* [WHAT YOU WILL DO]: Which lines in the material below contain the string "horsepower"? Extract every such line in full, and treat uppercase and lowercase letters as different.

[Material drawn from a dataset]
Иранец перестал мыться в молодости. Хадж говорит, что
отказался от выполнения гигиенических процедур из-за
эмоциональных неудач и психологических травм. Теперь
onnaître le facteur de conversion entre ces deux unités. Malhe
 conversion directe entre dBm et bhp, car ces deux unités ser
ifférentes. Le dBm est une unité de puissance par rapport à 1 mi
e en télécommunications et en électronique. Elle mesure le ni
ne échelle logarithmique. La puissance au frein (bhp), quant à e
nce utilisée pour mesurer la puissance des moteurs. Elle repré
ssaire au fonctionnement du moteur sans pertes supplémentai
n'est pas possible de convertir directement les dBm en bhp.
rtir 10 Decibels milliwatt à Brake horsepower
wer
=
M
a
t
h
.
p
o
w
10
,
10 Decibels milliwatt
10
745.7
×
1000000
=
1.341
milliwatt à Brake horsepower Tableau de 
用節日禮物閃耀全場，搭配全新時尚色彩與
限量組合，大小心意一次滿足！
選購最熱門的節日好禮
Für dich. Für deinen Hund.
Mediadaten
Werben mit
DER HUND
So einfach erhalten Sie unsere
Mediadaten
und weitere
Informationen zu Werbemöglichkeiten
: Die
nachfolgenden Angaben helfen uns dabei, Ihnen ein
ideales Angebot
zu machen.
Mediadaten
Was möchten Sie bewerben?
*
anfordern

* [ANSWER TO THIS TASK]:
rtir 10 Decibels milliwatt à Brake horsepower
milliwatt à Brake horsepower Tableau de 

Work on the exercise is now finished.